WHAT THE EXERCISE ASKS => Nothing below is to be printed except the lines between the line holding "есть и обратная" and the line holding "сахара. Например, добавляйте", inclusive, each exactly as it appears.

DATASET RECORDS =>
***
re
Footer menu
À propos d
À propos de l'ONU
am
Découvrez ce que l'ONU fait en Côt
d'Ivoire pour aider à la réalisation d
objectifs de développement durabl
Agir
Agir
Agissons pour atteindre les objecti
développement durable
***
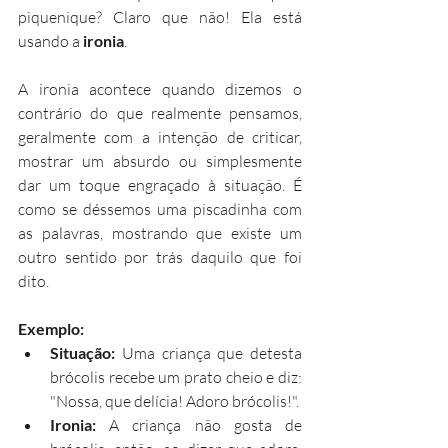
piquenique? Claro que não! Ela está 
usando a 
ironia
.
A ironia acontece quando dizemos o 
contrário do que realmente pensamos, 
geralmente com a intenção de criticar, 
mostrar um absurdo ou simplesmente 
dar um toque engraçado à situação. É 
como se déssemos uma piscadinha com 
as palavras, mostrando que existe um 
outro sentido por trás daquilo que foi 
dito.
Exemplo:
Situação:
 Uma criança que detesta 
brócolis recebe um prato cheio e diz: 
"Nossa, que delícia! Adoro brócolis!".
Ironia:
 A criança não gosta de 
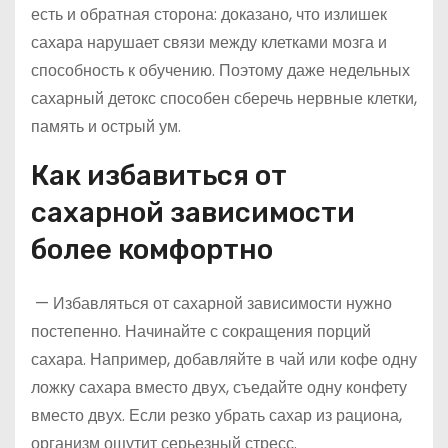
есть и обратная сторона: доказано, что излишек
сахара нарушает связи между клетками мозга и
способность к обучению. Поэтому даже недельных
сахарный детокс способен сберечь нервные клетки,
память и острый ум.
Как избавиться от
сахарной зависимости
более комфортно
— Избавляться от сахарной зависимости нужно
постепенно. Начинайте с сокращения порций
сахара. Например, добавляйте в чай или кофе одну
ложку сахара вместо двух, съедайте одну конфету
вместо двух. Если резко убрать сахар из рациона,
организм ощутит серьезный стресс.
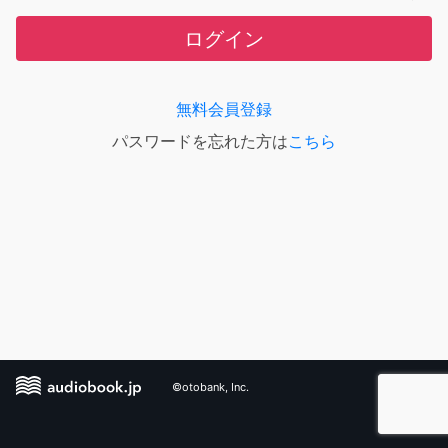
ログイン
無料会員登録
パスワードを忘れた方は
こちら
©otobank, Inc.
***
RESULT OF THIS EXERCISE =>
есть и обратная сторона: доказано, что излишек
сахара нарушает связи между клетками мозга и
способность к обучению. Поэтому даже недельных
сахарный детокс способен сберечь нервные клетки,
память и острый ум.
Как избавиться от
сахарной зависимости
более комфортно
— Избавляться от сахарной зависимости нужно
постепенно. Начинайте с сокращения порций
сахара. Например, добавляйте в чай или кофе одну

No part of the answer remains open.